:: ASSIGNED TASK ::
Leave out the pictures and return every entry exactly as it appears.
-- Opening Marker --
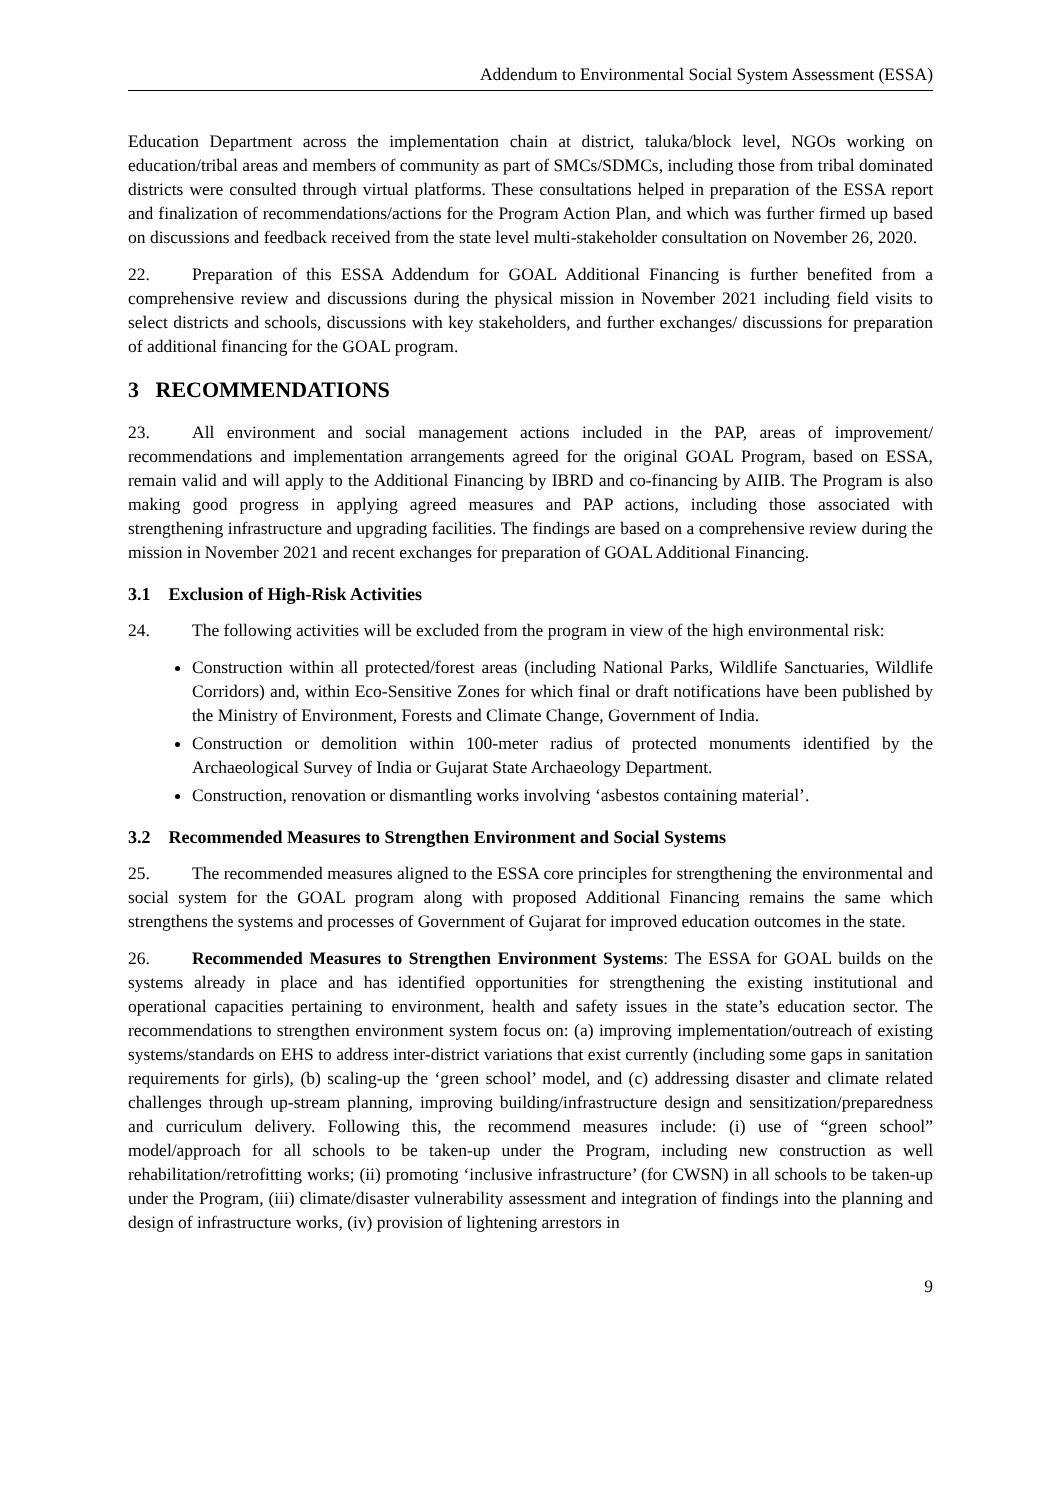Addendum to Environmental Social System Assessment (ESSA)
Education Department across the implementation chain at district, taluka/block level, NGOs working on education/tribal areas and members of community as part of SMCs/SDMCs, including those from tribal dominated districts were consulted through virtual platforms. These consultations helped in preparation of the ESSA report and finalization of recommendations/actions for the Program Action Plan, and which was further firmed up based on discussions and feedback received from the state level multi-stakeholder consultation on November 26, 2020.
22. Preparation of this ESSA Addendum for GOAL Additional Financing is further benefited from a comprehensive review and discussions during the physical mission in November 2021 including field visits to select districts and schools, discussions with key stakeholders, and further exchanges/ discussions for preparation of additional financing for the GOAL program.
3 RECOMMENDATIONS
23. All environment and social management actions included in the PAP, areas of improvement/ recommendations and implementation arrangements agreed for the original GOAL Program, based on ESSA, remain valid and will apply to the Additional Financing by IBRD and co-financing by AIIB. The Program is also making good progress in applying agreed measures and PAP actions, including those associated with strengthening infrastructure and upgrading facilities. The findings are based on a comprehensive review during the mission in November 2021 and recent exchanges for preparation of GOAL Additional Financing.
3.1 Exclusion of High-Risk Activities
24. The following activities will be excluded from the program in view of the high environmental risk:
Construction within all protected/forest areas (including National Parks, Wildlife Sanctuaries, Wildlife Corridors) and, within Eco-Sensitive Zones for which final or draft notifications have been published by the Ministry of Environment, Forests and Climate Change, Government of India.
Construction or demolition within 100-meter radius of protected monuments identified by the Archaeological Survey of India or Gujarat State Archaeology Department.
Construction, renovation or dismantling works involving ‘asbestos containing material’.
3.2 Recommended Measures to Strengthen Environment and Social Systems
25. The recommended measures aligned to the ESSA core principles for strengthening the environmental and social system for the GOAL program along with proposed Additional Financing remains the same which strengthens the systems and processes of Government of Gujarat for improved education outcomes in the state.
26. Recommended Measures to Strengthen Environment Systems: The ESSA for GOAL builds on the systems already in place and has identified opportunities for strengthening the existing institutional and operational capacities pertaining to environment, health and safety issues in the state’s education sector. The recommendations to strengthen environment system focus on: (a) improving implementation/outreach of existing systems/standards on EHS to address inter-district variations that exist currently (including some gaps in sanitation requirements for girls), (b) scaling-up the ‘green school’ model, and (c) addressing disaster and climate related challenges through up-stream planning, improving building/infrastructure design and sensitization/preparedness and curriculum delivery. Following this, the recommend measures include: (i) use of “green school” model/approach for all schools to be taken-up under the Program, including new construction as well rehabilitation/retrofitting works; (ii) promoting ‘inclusive infrastructure’ (for CWSN) in all schools to be taken-up under the Program, (iii) climate/disaster vulnerability assessment and integration of findings into the planning and design of infrastructure works, (iv) provision of lightening arrestors in
9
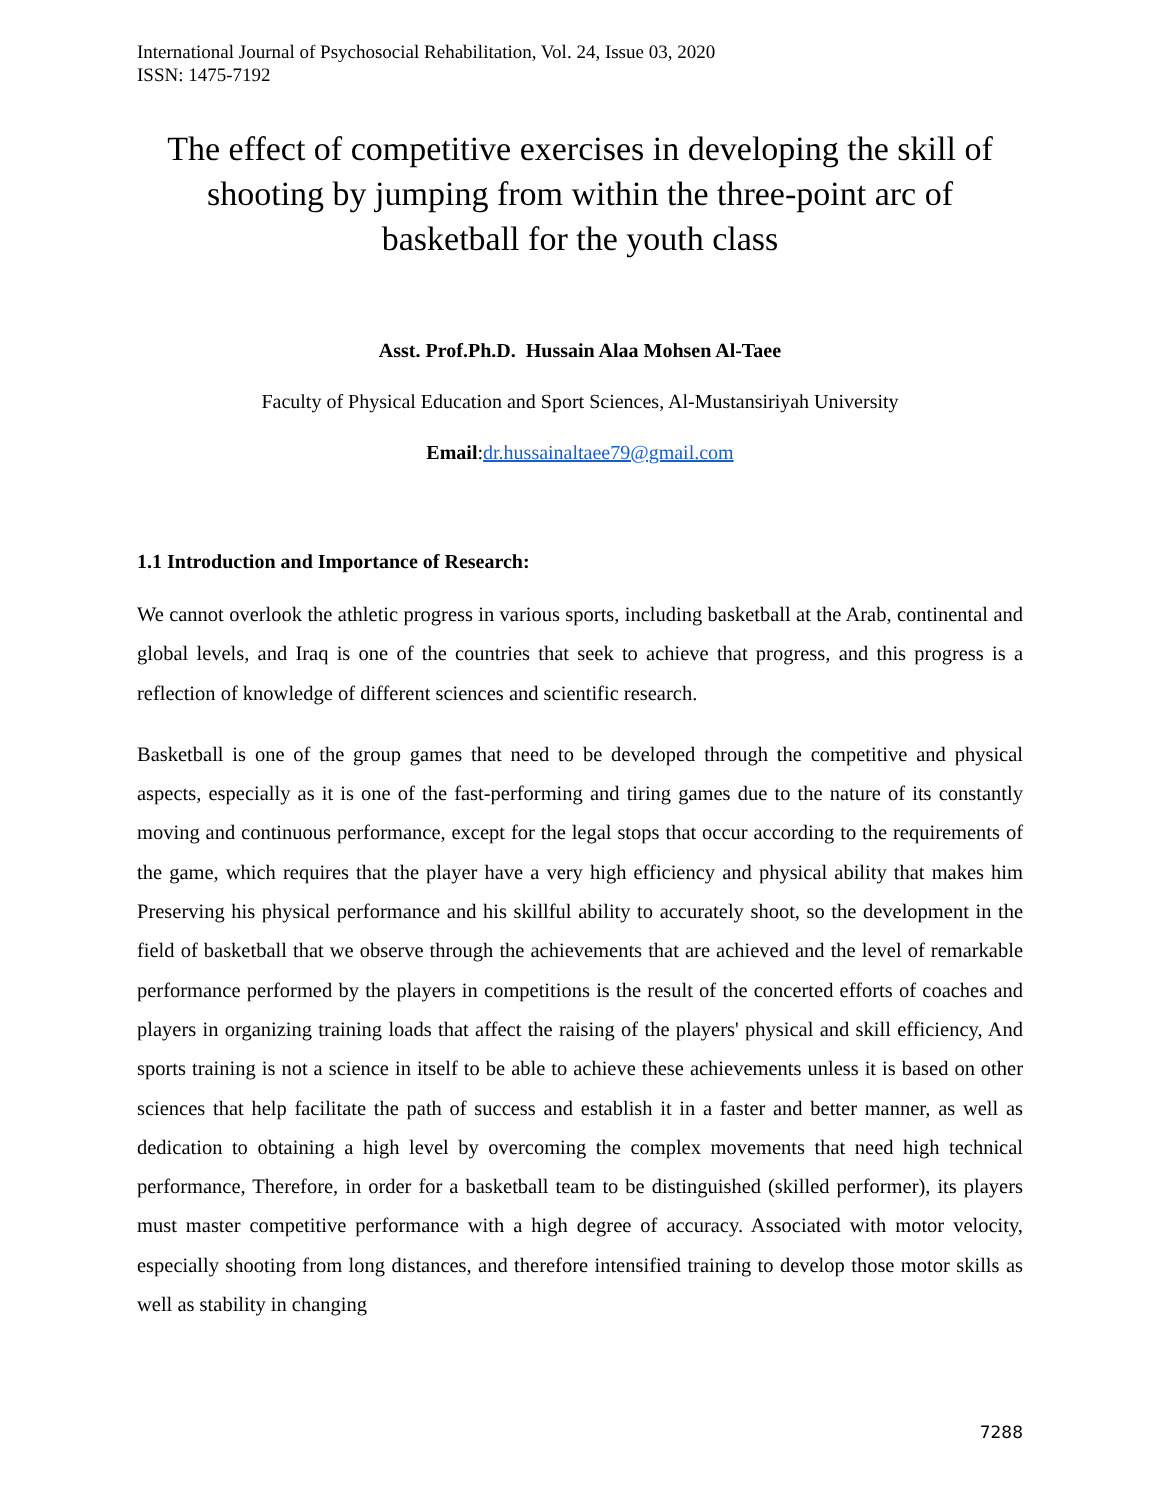International Journal of Psychosocial Rehabilitation, Vol. 24, Issue 03, 2020
ISSN: 1475-7192
The effect of competitive exercises in developing the skill of shooting by jumping from within the three-point arc of basketball for the youth class
Asst. Prof.Ph.D. Hussain Alaa Mohsen Al-Taee
Faculty of Physical Education and Sport Sciences, Al-Mustansiriyah University
Email:dr.hussainaltaee79@gmail.com
1.1 Introduction and Importance of Research:
We cannot overlook the athletic progress in various sports, including basketball at the Arab, continental and global levels, and Iraq is one of the countries that seek to achieve that progress, and this progress is a reflection of knowledge of different sciences and scientific research.
Basketball is one of the group games that need to be developed through the competitive and physical aspects, especially as it is one of the fast-performing and tiring games due to the nature of its constantly moving and continuous performance, except for the legal stops that occur according to the requirements of the game, which requires that the player have a very high efficiency and physical ability that makes him Preserving his physical performance and his skillful ability to accurately shoot, so the development in the field of basketball that we observe through the achievements that are achieved and the level of remarkable performance performed by the players in competitions is the result of the concerted efforts of coaches and players in organizing training loads that affect the raising of the players' physical and skill efficiency, And sports training is not a science in itself to be able to achieve these achievements unless it is based on other sciences that help facilitate the path of success and establish it in a faster and better manner, as well as dedication to obtaining a high level by overcoming the complex movements that need high technical performance, Therefore, in order for a basketball team to be distinguished (skilled performer), its players must master competitive performance with a high degree of accuracy. Associated with motor velocity, especially shooting from long distances, and therefore intensified training to develop those motor skills as well as stability in changing
7288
-- Closing Marker --
:: FINAL ANSWER ::
Addendum to Environmental Social System Assessment (ESSA)
Education Department across the implementation chain at district, taluka/block level, NGOs working on education/tribal areas and members of community as part of SMCs/SDMCs, including those from tribal dominated districts were consulted through virtual platforms. These consultations helped in preparation of the ESSA report and finalization of recommendations/actions for the Program Action Plan, and which was further firmed up based on discussions and feedback received from the state level multi-stakeholder consultation on November 26, 2020.
22. Preparation of this ESSA Addendum for GOAL Additional Financing is further benefited from a comprehensive review and discussions during the physical mission in November 2021 including field visits to select districts and schools, discussions with key stakeholders, and further exchanges/ discussions for preparation of additional financing for the GOAL program.
3 RECOMMENDATIONS
23. All environment and social management actions included in the PAP, areas of improvement/ recommendations and implementation arrangements agreed for the original GOAL Program, based on ESSA, remain valid and will apply to the Additional Financing by IBRD and co-financing by AIIB. The Program is also making good progress in applying agreed measures and PAP actions, including those associated with strengthening infrastructure and upgrading facilities. The findings are based on a comprehensive review during the mission in November 2021 and recent exchanges for preparation of GOAL Additional Financing.
3.1 Exclusion of High-Risk Activities
24. The following activities will be excluded from the program in view of the high environmental risk:
Construction within all protected/forest areas (including National Parks, Wildlife Sanctuaries, Wildlife Corridors) and, within Eco-Sensitive Zones for which final or draft notifications have been published by the Ministry of Environment, Forests and Climate Change, Government of India.
Construction or demolition within 100-meter radius of protected monuments identified by the Archaeological Survey of India or Gujarat State Archaeology Department.
Construction, renovation or dismantling works involving ‘asbestos containing material’.
3.2 Recommended Measures to Strengthen Environment and Social Systems
25. The recommended measures aligned to the ESSA core principles for strengthening the environmental and social system for the GOAL program along with proposed Additional Financing remains the same which strengthens the systems and processes of Government of Gujarat for improved education outcomes in the state.
26. Recommended Measures to Strengthen Environment Systems: The ESSA for GOAL builds on the systems already in place and has identified opportunities for strengthening the existing institutional and operational capacities pertaining to environment, health and safety issues in the state’s education sector. The recommendations to strengthen environment system focus on: (a) improving implementation/outreach of existing systems/standards on EHS to address inter-district variations that exist currently (including some gaps in sanitation requirements for girls), (b) scaling-up the ‘green school’ model, and (c) addressing disaster and climate related challenges through up-stream planning, improving building/infrastructure design and sensitization/preparedness and curriculum delivery. Following this, the recommend measures include: (i) use of “green school” model/approach for all schools to be taken-up under the Program, including new construction as well rehabilitation/retrofitting works; (ii) promoting ‘inclusive infrastructure’ (for CWSN) in all schools to be taken-up under the Program, (iii) climate/disaster vulnerability assessment and integration of findings into the planning and design of infrastructure works, (iv) provision of lightening arrestors in
9
International Journal of Psychosocial Rehabilitation, Vol. 24, Issue 03, 2020
ISSN: 1475-7192
The effect of competitive exercises in developing the skill of shooting by jumping from within the three-point arc of basketball for the youth class
Asst. Prof.Ph.D. Hussain Alaa Mohsen Al-Taee
Faculty of Physical Education and Sport Sciences, Al-Mustansiriyah University
Email:dr.hussainaltaee79@gmail.com
1.1 Introduction and Importance of Research:
We cannot overlook the athletic progress in various sports, including basketball at the Arab, continental and global levels, and Iraq is one of the countries that seek to achieve that progress, and this progress is a reflection of knowledge of different sciences and scientific research.
Basketball is one of the group games that need to be developed through the competitive and physical aspects, especially as it is one of the fast-performing and tiring games due to the nature of its constantly moving and continuous performance, except for the legal stops that occur according to the requirements of the game, which requires that the player have a very high efficiency and physical ability that makes him Preserving his physical performance and his skillful ability to accurately shoot, so the development in the field of basketball that we observe through the achievements that are achieved and the level of remarkable performance performed by the players in competitions is the result of the concerted efforts of coaches and players in organizing training loads that affect the raising of the players' physical and skill efficiency, And sports training is not a science in itself to be able to achieve these achievements unless it is based on other sciences that help facilitate the path of success and establish it in a faster and better manner, as well as dedication to obtaining a high level by overcoming the complex movements that need high technical performance, Therefore, in order for a basketball team to be distinguished (skilled performer), its players must master competitive performance with a high degree of accuracy. Associated with motor velocity, especially shooting from long distances, and therefore intensified training to develop those motor skills as well as stability in changing
7288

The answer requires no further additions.